■ ACTIVITY A: Using the Old Manali café guide below, explain in one to three sentences why it advises against The Johnson's Café.
■ ACTIVITY B:
Please say whether each statement agrees with the Old Manali café guide below. Answer yes or no, and quote the deciding words of the guide.
(i) The trout at The Johnson's Café is still its standout dish.
(ii) GlampView is about 4 km from Old Manali toward Solang.
(iii) People's Café is always overcrowded on weekends.
Start of TEXT BLOCK
The other reason to go: it's the starting point for one of the better short hikes around Old Manali — a quiet forest walk that loops back to the village. Do the hike first, work up an appetite, then sit at Sabali for cheesecake and coffee. That's the perfect Old Manali afternoon.

Best for: dessert after a walk. A late-afternoon sit-down when you've already eaten lunch elsewhere.

The cafés people recommend that we wouldn't

Three places that show up on every "best of" list and don't deserve to:

The Johnson's Café: Used to be excellent. Has become a tourist trap with inflated prices and average food. Trout used to be the standout — now it's frozen and reheated.

Café Amigos: Average food, slow service, and they've stopped caring. Probably fine if you've never been to a café before.

People's Café: Decent enough but always overcrowded on weekends. The same Israeli menu done better elsewhere.

Beyond Old Manali — two short drives worth it

Old Manali's café strip is wonderful but small. Two spots a short drive away are good enough that we'd build a half-day around either of them.

The GlampView Resort & Café — riverside garden in Shanag

About 4 km from Old Manali toward Solang, past the cedar forest stretch, into Shanag village. GlampView sits right next to a river, with a garden café layout that's the opposite of Old Manali's busy lanes.
End of TEXT BLOCK
Start of DATA LISTING
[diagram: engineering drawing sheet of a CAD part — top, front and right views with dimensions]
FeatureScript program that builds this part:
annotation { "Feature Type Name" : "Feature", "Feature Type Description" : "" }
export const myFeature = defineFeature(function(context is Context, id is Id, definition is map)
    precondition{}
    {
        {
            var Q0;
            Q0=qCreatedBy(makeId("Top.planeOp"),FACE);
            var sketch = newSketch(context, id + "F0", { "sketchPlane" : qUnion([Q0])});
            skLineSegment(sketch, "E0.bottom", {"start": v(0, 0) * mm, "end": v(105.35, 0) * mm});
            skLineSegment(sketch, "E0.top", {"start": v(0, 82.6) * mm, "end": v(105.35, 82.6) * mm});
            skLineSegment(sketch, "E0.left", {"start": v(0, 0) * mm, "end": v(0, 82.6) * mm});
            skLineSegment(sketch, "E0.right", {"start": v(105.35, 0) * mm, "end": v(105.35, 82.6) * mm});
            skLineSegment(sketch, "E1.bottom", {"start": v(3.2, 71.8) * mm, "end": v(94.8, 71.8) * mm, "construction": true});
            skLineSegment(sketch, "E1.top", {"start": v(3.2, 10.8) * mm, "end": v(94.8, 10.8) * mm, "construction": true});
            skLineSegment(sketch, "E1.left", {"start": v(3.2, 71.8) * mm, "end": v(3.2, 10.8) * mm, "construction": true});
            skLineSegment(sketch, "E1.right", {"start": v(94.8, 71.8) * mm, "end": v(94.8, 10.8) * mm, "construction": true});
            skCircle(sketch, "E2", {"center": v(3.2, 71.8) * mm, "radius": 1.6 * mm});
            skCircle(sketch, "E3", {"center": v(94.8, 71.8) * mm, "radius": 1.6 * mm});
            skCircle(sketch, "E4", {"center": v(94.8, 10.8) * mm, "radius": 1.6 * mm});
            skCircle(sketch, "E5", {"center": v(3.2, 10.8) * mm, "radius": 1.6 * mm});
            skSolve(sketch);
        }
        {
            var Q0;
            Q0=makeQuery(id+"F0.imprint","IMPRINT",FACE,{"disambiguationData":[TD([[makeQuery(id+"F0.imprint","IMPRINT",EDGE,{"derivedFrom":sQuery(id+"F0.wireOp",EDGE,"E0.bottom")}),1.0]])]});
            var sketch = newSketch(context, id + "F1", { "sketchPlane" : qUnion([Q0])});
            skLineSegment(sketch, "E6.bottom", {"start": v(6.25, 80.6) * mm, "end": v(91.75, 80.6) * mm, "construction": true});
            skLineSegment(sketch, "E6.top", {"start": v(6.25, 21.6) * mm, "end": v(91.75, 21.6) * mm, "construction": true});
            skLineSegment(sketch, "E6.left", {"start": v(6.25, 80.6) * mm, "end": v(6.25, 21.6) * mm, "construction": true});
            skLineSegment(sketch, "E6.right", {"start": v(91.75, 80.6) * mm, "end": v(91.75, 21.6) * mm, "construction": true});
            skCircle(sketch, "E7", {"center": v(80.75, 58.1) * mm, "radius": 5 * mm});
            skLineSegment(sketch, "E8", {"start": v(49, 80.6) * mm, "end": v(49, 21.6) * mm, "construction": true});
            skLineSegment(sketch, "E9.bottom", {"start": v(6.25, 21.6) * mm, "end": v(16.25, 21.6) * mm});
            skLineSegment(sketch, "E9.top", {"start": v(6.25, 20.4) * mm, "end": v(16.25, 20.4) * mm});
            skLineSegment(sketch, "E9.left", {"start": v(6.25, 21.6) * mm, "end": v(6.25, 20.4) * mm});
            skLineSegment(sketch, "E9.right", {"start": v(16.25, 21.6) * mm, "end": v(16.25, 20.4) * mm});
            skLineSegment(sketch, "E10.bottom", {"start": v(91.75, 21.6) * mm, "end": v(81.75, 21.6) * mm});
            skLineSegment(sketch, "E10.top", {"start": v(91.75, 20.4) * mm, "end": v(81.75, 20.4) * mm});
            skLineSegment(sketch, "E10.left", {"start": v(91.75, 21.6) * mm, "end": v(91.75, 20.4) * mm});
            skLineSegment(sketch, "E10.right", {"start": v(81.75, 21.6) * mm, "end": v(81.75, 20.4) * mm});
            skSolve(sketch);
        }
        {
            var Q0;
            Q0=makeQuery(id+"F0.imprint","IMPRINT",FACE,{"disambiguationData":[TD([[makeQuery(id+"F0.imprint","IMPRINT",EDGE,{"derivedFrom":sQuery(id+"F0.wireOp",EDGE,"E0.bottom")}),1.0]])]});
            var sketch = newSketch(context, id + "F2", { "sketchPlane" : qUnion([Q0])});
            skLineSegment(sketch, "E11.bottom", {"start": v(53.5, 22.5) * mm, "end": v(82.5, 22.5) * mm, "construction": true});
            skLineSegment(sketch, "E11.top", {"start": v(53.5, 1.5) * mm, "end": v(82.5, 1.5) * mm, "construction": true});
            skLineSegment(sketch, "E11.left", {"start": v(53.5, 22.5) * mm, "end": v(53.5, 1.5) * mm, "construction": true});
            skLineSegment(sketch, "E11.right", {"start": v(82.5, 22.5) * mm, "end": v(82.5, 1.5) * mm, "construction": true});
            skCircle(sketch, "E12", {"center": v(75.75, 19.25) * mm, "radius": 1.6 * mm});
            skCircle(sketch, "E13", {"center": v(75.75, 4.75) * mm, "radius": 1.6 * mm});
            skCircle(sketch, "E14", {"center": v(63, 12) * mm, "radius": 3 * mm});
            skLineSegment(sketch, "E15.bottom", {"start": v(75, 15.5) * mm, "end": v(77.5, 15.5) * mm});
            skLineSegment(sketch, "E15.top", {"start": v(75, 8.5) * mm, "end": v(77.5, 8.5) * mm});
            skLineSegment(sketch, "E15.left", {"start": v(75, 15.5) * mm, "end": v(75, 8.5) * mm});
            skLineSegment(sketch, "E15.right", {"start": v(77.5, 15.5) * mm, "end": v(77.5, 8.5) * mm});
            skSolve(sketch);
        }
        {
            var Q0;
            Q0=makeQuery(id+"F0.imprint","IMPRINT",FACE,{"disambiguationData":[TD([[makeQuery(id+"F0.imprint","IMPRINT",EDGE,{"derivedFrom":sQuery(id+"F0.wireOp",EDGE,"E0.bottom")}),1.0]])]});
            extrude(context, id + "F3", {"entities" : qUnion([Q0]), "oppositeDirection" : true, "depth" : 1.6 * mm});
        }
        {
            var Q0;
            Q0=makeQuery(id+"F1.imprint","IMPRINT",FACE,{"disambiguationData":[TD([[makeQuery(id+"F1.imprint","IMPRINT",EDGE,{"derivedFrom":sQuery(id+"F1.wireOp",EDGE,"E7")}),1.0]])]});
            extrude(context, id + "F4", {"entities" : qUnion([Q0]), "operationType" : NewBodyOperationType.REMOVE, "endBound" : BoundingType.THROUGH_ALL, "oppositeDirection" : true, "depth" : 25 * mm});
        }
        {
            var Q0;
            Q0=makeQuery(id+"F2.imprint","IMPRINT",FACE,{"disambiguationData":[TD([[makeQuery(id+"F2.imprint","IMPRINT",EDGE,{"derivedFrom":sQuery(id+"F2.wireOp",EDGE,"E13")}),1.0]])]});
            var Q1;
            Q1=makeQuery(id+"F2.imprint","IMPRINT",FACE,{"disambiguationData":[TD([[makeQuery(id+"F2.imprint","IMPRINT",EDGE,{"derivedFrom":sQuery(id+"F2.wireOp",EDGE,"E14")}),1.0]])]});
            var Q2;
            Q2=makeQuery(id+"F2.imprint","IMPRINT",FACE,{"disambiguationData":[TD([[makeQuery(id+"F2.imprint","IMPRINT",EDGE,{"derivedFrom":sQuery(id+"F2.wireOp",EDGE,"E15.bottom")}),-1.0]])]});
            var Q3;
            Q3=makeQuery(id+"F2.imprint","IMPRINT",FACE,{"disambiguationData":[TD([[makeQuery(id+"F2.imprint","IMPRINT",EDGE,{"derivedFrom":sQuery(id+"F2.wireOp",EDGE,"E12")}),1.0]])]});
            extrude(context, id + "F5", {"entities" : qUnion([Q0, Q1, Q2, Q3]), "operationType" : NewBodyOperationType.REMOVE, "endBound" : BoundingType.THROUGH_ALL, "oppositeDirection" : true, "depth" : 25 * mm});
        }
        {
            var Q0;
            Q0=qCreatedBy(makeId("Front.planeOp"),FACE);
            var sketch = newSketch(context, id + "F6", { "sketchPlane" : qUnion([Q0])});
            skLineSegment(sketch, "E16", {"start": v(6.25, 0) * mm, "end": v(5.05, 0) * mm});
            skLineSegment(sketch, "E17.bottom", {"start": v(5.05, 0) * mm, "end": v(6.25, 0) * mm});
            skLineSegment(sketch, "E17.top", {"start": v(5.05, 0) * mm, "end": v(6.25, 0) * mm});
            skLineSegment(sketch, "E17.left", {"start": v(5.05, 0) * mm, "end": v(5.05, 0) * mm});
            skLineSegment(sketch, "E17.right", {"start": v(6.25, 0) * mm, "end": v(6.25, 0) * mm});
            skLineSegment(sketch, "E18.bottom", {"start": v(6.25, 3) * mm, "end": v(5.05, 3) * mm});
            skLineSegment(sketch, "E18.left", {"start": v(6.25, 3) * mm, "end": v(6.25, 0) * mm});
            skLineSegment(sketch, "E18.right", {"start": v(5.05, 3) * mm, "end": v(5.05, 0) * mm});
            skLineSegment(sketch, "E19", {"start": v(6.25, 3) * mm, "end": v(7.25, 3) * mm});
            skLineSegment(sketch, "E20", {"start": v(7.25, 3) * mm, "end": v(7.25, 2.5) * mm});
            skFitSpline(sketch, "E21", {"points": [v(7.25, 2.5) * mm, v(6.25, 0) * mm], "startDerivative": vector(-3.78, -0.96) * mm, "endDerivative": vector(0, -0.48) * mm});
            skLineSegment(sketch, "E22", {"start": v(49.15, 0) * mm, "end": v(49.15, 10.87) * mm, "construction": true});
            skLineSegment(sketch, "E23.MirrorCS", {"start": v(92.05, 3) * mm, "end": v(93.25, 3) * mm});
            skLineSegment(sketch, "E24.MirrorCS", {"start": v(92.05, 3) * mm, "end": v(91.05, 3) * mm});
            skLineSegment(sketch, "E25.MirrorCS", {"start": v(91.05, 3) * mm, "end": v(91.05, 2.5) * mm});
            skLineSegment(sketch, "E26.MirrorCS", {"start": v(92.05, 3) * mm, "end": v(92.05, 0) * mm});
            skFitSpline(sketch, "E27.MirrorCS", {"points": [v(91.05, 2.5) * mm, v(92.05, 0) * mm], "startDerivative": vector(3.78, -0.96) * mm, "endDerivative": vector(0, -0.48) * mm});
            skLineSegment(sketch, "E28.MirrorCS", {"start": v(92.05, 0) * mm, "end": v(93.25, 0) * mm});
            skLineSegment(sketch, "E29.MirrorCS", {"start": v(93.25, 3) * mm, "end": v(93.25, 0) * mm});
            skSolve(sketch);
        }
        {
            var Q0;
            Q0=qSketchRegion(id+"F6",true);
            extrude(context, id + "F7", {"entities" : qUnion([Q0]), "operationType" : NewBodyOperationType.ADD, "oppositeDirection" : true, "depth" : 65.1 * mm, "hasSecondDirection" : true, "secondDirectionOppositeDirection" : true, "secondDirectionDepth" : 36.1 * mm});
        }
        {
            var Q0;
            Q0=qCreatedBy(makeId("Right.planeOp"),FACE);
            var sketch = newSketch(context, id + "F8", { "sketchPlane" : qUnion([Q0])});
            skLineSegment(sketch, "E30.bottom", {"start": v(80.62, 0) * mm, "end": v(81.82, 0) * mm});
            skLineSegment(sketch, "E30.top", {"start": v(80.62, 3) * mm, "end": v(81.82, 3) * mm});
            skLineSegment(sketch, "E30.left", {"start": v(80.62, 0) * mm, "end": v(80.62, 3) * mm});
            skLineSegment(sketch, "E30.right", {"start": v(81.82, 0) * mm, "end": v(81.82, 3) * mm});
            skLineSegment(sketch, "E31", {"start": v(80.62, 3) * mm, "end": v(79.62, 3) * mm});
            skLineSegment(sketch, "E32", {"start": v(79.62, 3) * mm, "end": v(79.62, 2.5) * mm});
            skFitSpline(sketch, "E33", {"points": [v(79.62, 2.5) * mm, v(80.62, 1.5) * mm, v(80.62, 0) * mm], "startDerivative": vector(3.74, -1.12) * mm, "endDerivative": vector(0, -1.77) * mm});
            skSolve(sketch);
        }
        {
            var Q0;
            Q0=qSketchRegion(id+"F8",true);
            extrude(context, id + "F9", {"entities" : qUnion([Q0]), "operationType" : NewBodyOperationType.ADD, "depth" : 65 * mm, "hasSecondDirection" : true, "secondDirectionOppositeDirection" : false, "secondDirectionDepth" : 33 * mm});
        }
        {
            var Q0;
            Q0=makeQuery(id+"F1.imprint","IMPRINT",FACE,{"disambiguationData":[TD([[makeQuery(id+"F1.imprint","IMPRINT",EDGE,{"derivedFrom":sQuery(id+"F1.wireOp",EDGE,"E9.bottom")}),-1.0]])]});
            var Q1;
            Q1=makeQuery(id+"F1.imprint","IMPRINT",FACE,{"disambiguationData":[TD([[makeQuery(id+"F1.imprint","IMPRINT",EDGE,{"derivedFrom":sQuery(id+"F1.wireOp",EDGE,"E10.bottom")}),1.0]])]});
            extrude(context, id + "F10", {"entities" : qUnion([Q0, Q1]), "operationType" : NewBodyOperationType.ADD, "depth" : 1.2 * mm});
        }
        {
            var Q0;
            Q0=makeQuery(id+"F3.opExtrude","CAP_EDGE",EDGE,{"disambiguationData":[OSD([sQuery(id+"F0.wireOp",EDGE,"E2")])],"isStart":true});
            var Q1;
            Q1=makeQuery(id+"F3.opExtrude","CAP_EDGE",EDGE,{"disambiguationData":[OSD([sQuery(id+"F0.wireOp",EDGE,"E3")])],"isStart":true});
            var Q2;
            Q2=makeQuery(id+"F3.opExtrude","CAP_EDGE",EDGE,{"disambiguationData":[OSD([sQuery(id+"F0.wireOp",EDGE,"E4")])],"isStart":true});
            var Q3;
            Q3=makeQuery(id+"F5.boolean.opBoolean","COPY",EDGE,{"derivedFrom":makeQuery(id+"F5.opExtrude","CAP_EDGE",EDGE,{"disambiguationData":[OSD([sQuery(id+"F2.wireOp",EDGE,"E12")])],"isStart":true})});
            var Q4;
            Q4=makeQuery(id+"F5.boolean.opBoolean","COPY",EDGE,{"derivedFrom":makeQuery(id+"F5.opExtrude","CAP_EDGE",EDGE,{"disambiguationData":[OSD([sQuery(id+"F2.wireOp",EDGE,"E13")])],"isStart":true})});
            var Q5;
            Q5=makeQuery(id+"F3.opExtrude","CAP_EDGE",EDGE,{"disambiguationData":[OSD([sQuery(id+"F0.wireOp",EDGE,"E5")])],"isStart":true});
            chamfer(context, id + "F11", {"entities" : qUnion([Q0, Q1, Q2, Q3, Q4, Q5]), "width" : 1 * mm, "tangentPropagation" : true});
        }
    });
End of DATA LISTING
■ ANSWER SECTION A: The guide says The Johnson's Café used to be excellent but has become a tourist trap with inflated prices and average food. Its trout, once the standout, is now frozen and reheated.

■ ANSWER SECTION B:
(i) No: "Trout used to be the standout — now it's frozen and reheated."
(ii) Yes: "About 4 km from Old Manali toward Solang"
(iii) Yes: "Decent enough but always overcrowded on weekends."